* Task item
For the records below, copy exactly the span that begins at the line containing "middle pip: (92, 1411)" and stops after the line containing "index mcp: (425, 279)", minus any pictures.

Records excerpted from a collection

-*-

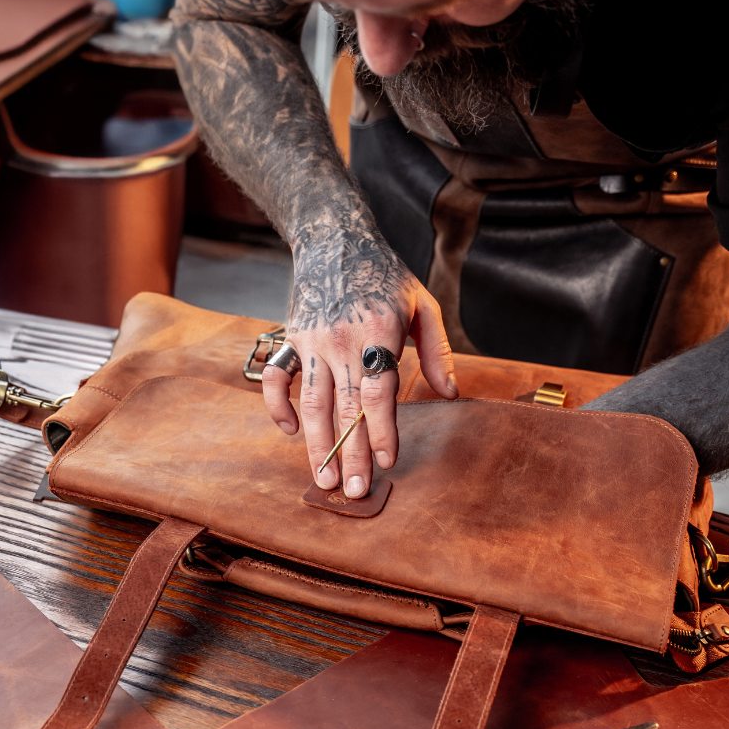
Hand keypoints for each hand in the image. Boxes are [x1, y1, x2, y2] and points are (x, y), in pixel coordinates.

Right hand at [262, 230, 456, 495]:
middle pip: (345, 408)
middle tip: (353, 492)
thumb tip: (450, 394)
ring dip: (316, 445)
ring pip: (312, 403)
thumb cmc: (384, 274)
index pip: (379, 393)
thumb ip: (437, 351)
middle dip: (350, 454)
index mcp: (378, 332)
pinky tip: (292, 434)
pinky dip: (279, 408)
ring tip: (322, 480)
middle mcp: (341, 340)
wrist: (333, 237)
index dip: (382, 430)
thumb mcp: (423, 304)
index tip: (386, 461)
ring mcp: (311, 341)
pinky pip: (278, 380)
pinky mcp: (290, 338)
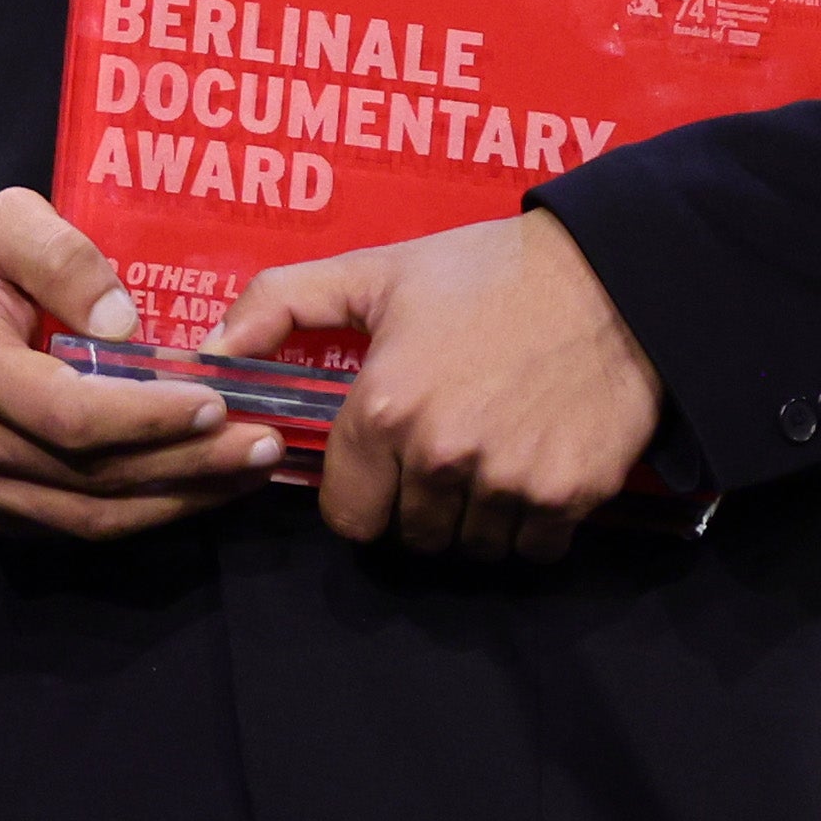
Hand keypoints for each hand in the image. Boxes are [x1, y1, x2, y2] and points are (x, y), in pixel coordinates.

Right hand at [0, 190, 286, 539]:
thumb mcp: (5, 220)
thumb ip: (61, 256)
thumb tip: (123, 325)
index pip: (65, 412)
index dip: (146, 417)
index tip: (216, 402)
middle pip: (90, 472)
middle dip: (187, 462)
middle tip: (265, 443)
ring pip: (93, 514)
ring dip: (182, 498)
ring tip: (253, 469)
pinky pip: (82, 526)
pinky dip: (151, 512)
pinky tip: (205, 485)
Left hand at [212, 213, 662, 558]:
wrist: (612, 275)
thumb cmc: (484, 272)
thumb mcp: (373, 273)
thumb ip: (279, 305)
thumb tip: (209, 349)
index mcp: (384, 409)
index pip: (348, 516)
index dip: (360, 493)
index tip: (379, 466)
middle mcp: (442, 457)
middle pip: (411, 536)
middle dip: (416, 504)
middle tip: (440, 452)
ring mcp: (510, 482)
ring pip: (471, 549)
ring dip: (473, 518)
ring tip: (486, 457)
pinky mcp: (572, 495)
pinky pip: (534, 548)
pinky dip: (529, 525)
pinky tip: (530, 468)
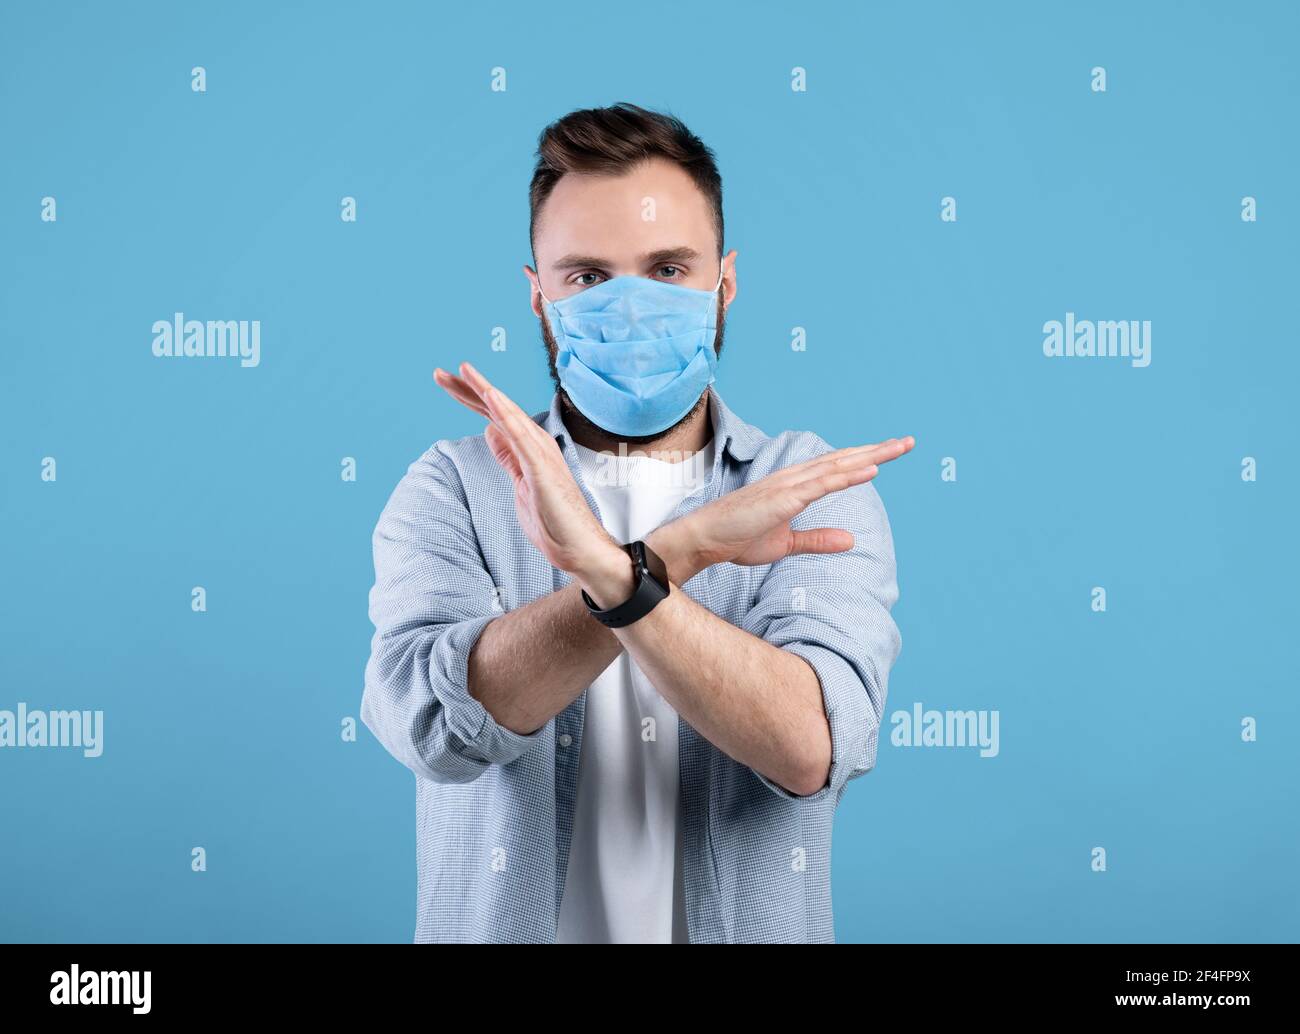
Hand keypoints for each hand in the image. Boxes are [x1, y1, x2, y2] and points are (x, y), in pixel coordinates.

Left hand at [433, 363, 631, 601]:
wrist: (578, 546)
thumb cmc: (554, 519)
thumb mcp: (520, 482)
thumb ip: (508, 456)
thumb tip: (491, 432)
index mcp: (527, 447)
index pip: (493, 417)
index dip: (470, 398)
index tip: (446, 382)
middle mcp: (535, 443)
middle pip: (496, 409)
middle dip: (468, 389)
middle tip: (439, 374)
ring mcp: (540, 453)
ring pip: (508, 414)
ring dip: (486, 392)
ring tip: (464, 372)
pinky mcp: (542, 467)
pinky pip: (521, 435)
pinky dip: (506, 414)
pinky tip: (491, 398)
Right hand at [647, 436, 914, 583]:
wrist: (705, 540)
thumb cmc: (738, 538)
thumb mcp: (786, 543)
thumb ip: (818, 539)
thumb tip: (851, 540)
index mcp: (795, 486)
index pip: (837, 467)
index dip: (865, 458)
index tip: (891, 453)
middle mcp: (794, 478)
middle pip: (843, 459)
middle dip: (877, 449)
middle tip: (908, 442)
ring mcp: (789, 485)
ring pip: (837, 466)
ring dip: (870, 455)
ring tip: (899, 448)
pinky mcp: (783, 498)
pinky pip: (822, 484)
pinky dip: (848, 475)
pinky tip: (871, 468)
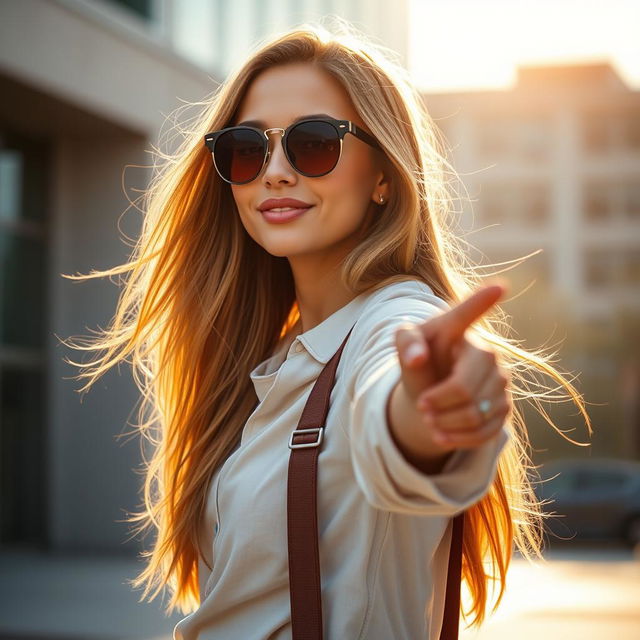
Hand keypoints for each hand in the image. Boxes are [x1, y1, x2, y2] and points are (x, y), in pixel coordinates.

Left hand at [394, 282, 511, 452]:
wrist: (432, 391)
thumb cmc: (419, 361)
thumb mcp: (406, 349)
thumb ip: (405, 344)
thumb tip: (417, 356)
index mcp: (460, 331)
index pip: (468, 314)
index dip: (482, 300)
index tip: (498, 286)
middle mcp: (489, 353)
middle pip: (465, 389)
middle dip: (439, 403)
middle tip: (421, 407)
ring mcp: (501, 381)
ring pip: (476, 414)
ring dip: (446, 424)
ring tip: (429, 421)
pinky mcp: (504, 408)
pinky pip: (486, 431)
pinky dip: (459, 439)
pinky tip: (440, 436)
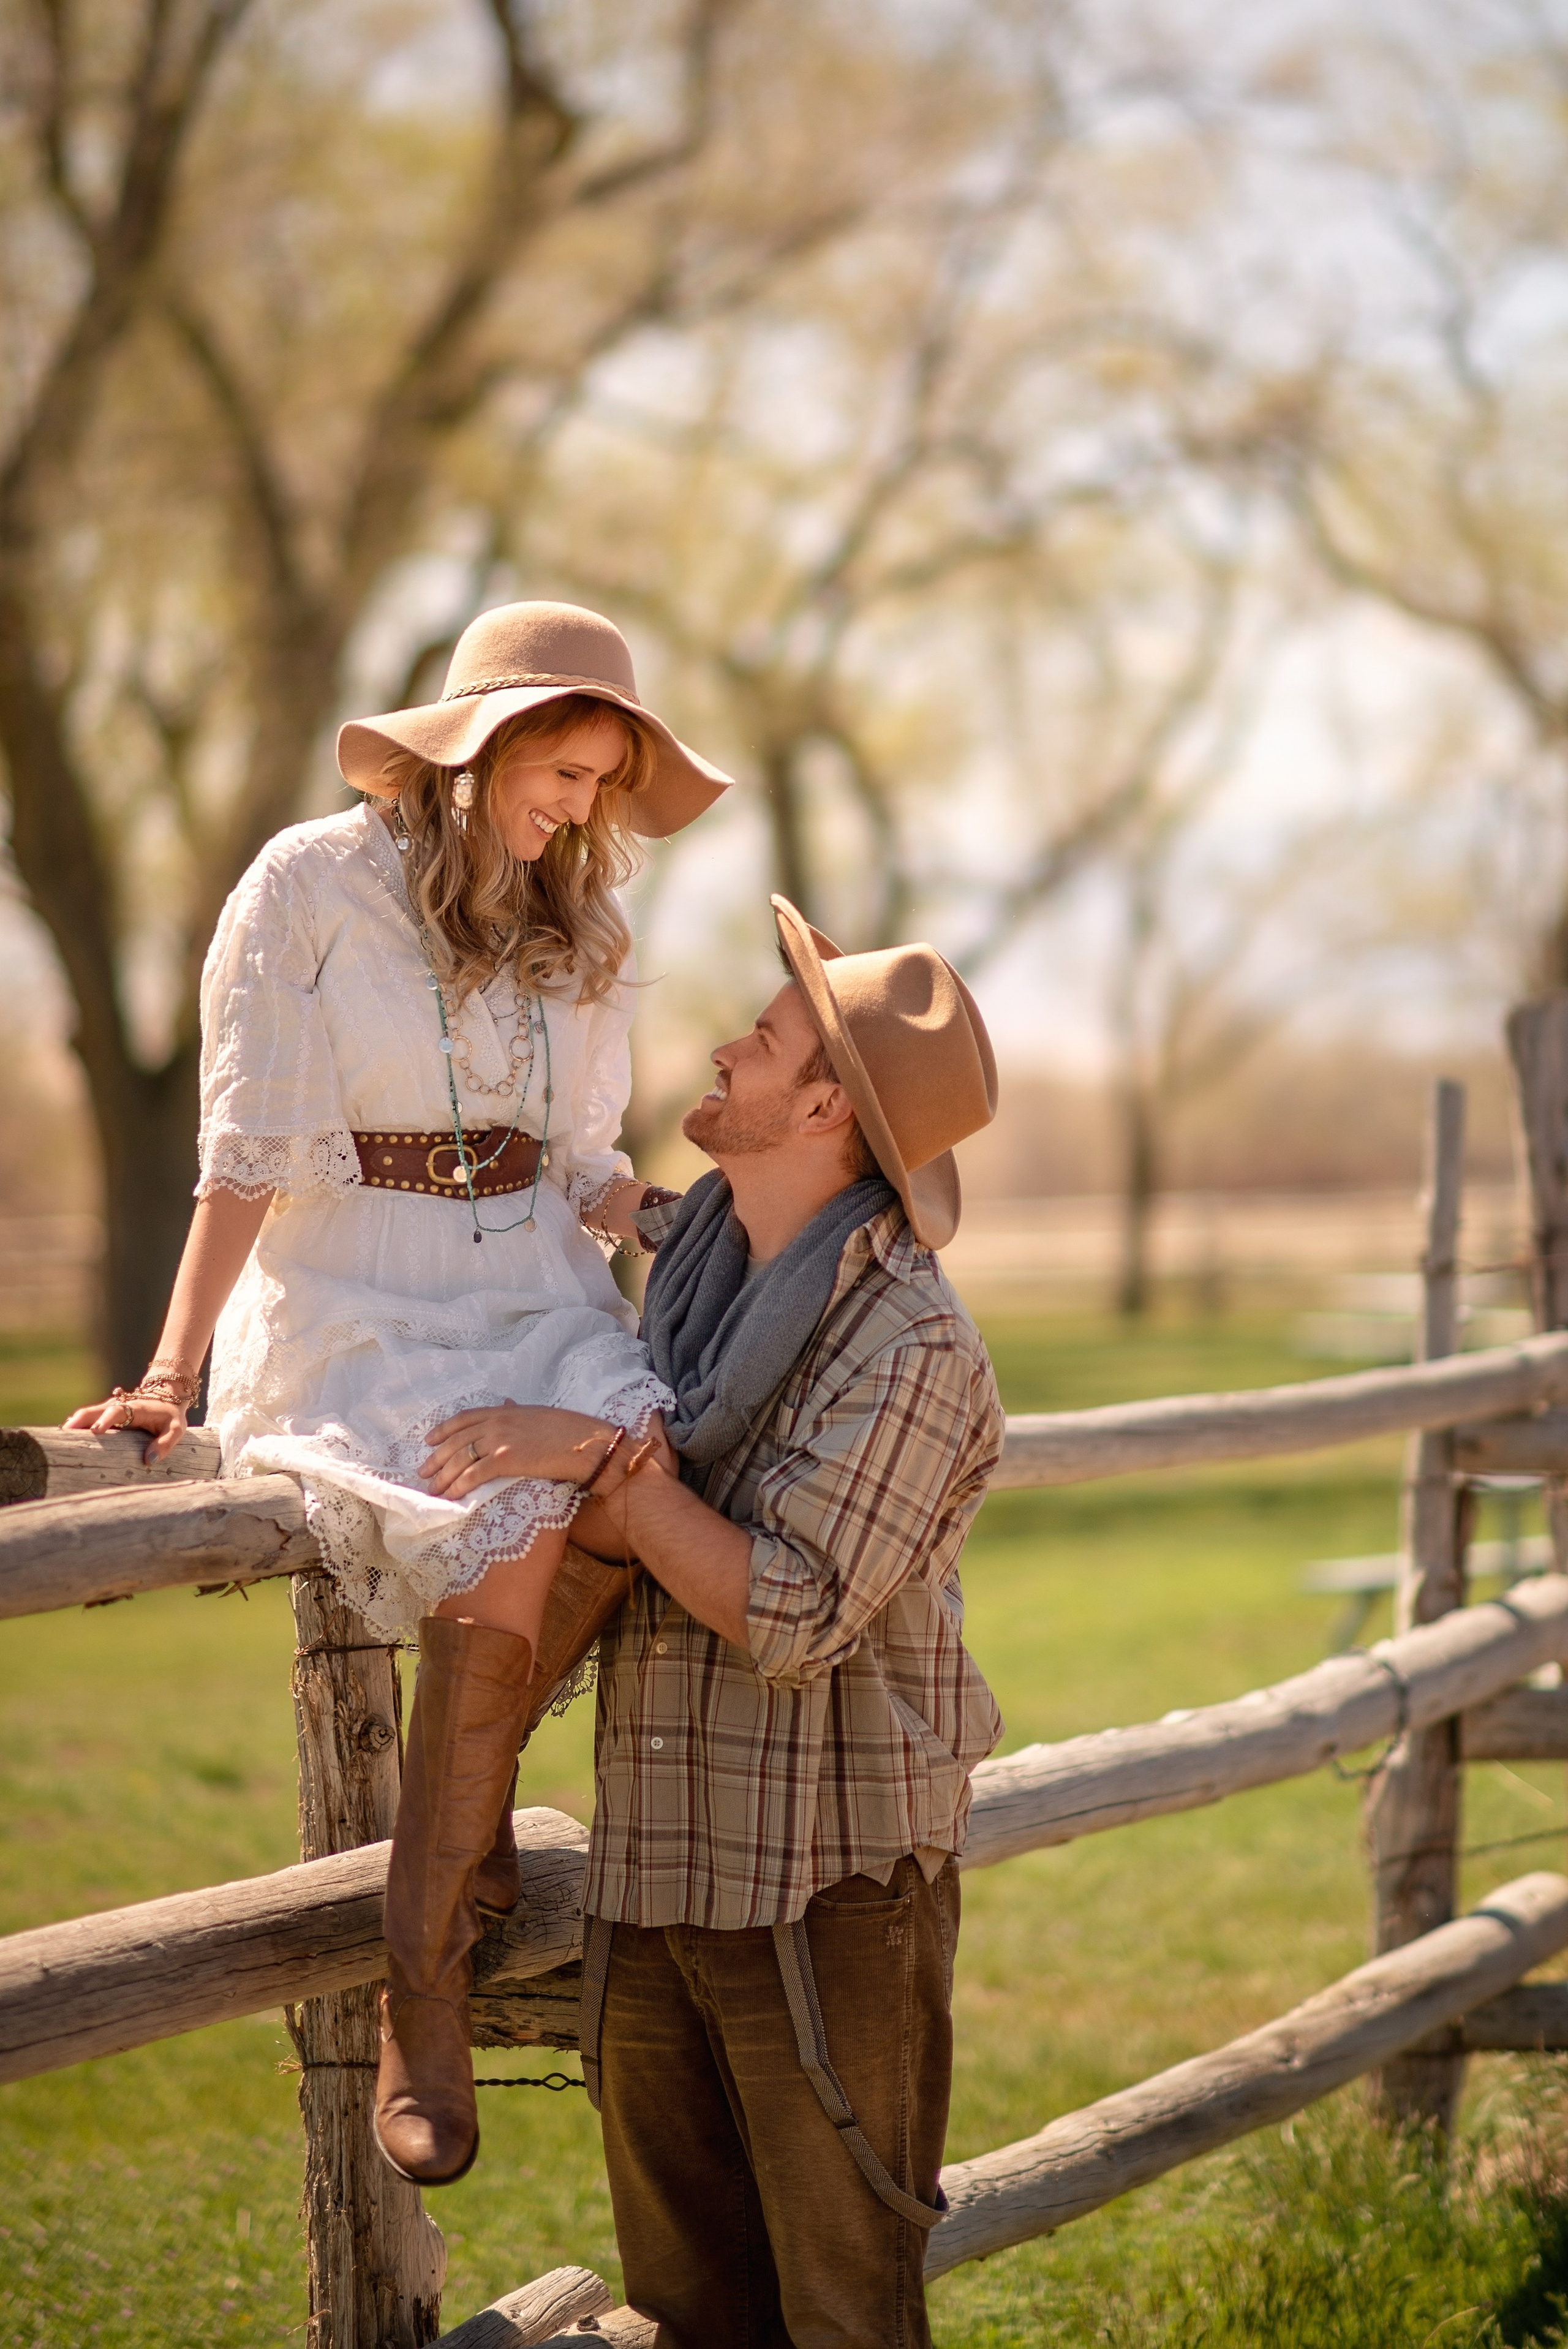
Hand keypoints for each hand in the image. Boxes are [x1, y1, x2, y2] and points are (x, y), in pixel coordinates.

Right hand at [63, 1396, 189, 1461]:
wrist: (167, 1397)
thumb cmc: (170, 1416)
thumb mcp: (176, 1429)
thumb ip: (165, 1443)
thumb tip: (149, 1460)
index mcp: (134, 1408)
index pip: (116, 1411)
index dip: (105, 1420)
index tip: (95, 1431)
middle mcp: (117, 1407)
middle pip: (92, 1411)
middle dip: (78, 1422)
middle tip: (63, 1435)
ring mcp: (108, 1411)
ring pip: (86, 1415)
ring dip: (73, 1425)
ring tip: (58, 1440)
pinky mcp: (104, 1416)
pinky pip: (87, 1420)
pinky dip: (76, 1428)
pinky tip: (64, 1441)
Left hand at [420, 1403, 618, 1499]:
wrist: (584, 1443)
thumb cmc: (567, 1430)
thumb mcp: (536, 1414)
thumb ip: (516, 1410)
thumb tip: (507, 1402)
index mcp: (503, 1410)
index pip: (464, 1418)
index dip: (443, 1430)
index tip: (429, 1441)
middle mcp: (496, 1423)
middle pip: (456, 1441)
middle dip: (436, 1458)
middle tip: (423, 1473)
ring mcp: (499, 1441)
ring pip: (460, 1459)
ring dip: (443, 1477)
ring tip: (433, 1491)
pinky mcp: (505, 1460)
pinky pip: (473, 1475)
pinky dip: (458, 1487)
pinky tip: (451, 1497)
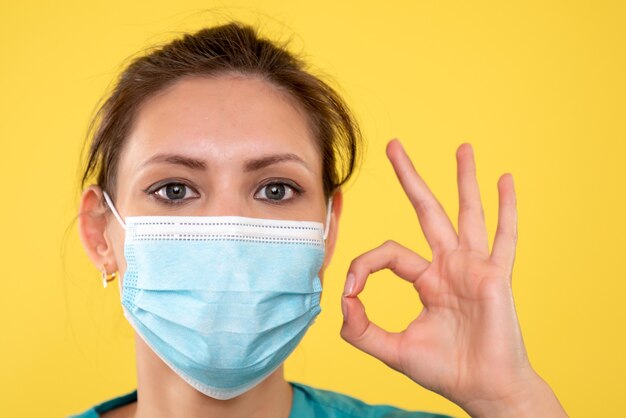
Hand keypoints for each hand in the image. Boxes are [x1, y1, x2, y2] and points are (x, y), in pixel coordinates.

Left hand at [340, 140, 566, 416]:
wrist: (483, 389)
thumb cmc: (445, 370)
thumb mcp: (392, 349)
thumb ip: (361, 330)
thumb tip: (341, 302)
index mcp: (425, 279)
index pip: (388, 252)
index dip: (364, 265)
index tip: (351, 290)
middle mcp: (448, 266)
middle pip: (425, 210)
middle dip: (410, 178)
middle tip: (395, 145)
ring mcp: (473, 267)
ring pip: (466, 213)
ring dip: (464, 179)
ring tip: (463, 148)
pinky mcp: (494, 275)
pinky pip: (504, 237)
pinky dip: (507, 208)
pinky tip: (505, 180)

-*-

* Your solution
middle pip: (92, 1411)
middle dip: (78, 1422)
middle tip: (63, 1435)
ring mcp: (108, 1411)
ring pip: (86, 1415)
ring dip: (73, 1425)
ring tip: (58, 1440)
pinky mcp: (104, 1416)
pinky pip: (87, 1420)
pinky dip: (76, 1428)
pinky tip: (64, 1441)
Left hand at [420, 1403, 618, 1499]:
wrist: (584, 1443)
thumb cmc: (567, 1430)
thumb mcp: (536, 1414)
thumb ip: (516, 1410)
thumb tip: (507, 1402)
index mcp: (503, 1410)
index pip: (464, 1418)
index dip: (443, 1430)
index tip: (429, 1441)
middle mcp: (496, 1423)
middle pip: (456, 1441)
middle dip: (436, 1458)
middle tip: (423, 1473)
ring mcp: (499, 1441)
ring pip: (460, 1459)
ring dip: (443, 1477)
ring tip: (433, 1491)
pinky mcp: (505, 1460)
pinky pip: (473, 1475)
pinky dip: (458, 1487)
pinky tip: (451, 1497)
Hand keypoints for each hand in the image. Boxes are [x1, y1, x2, y2] and points are (x, y), in pixel coordinates.

Left hand at [340, 140, 566, 416]:
wrist: (483, 389)
thumb cmc: (445, 370)
thumb mcp: (392, 349)
thumb ip: (361, 330)
thumb tip: (341, 302)
index mcp: (425, 279)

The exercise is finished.